BackTrack is now working on a 100-year vision for the organisation and property. 

“The Country is really important, which is why we started with the survey. We didn’t want to touch anything until we knew what we were dealing with.” 

This is where Bush Heritage comes in, after BackTrack received a grant from the Macdoch Foundation, two of our ecologists were commissioned to survey Cubba Cubbah to confirm the ecological value of the land, look for threatened species and their habitats, and make suggestions for future land management.

Our work with BackTrack at Cubba Cubbah will help create a brighter future for resident Scarlet Robins. Photo Jiri Lochman.

The results were excellent. “There are areas that match the critically endangered White Box, Yellow Box and Blakely’s Red Gum grassy woodland communities,” says Senior Ecologist Dr Matt Appleby. Once plentiful on the inland slopes of Victoria through to south-east Queensland, less than five percent of this habitat remains.

Matt’s excitement is contagious. “You can see good remnants off to the south-east!” He also emphasises the importance of increasing connectivity.

“Woodland birds such as the Scarlet Robin don’t like moving across gaps in vegetation greater than 100 metres, to avoid attack by predators. Targeted planting increases connectivity and eases the pressure on native animals.”

Now, with an informed understanding of the native species who call Cubba Cubbah home, BackTrack can plan land management strategies that effectively use their resources. 

Some of these efforts have already begun, and BackTrack’s young people have helped to remove infestations of invasive blackberry.

Matt and Bernie agree that spotlight surveys, acoustic recorders, and infrared trail cameras will help to deepen their knowledge of the native species living on and visiting the property.

“An echidna might be detected, a quoll, hopefully, and then you can see who you’re managing the land for,” Matt says. “It’s satisfying.”

Clearly, the monitoring is just as important for humans as it is for the native animals. By going beyond our reserve boundaries and helping to connect and strengthen remnant habitat on working farms, like the ones on Cubba Cubbah and through partnerships with large-scale pastoral companies, we are pushing towards our goal of protecting, restoring, and regenerating a total of 30 million hectares by 2030.

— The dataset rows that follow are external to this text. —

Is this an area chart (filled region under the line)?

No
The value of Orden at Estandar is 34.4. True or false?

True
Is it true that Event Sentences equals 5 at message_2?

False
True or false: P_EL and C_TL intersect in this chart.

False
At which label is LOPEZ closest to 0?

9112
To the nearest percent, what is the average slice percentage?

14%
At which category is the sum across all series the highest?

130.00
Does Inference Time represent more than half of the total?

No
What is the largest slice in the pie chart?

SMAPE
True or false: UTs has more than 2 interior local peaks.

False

“It’s an opportunity to see a bunch of kids caring for Country. The idea is that we set this up for way past my use-by date,” says Bernie.

Young people can be seen walking around the property with binoculars, looking for the threatened Diamond Firetail, or trying to identify the elusive endangered Northern Blue Box Gum. We think they’re on the right track.

Bernie Shakeshaft, the founder of BackTrack.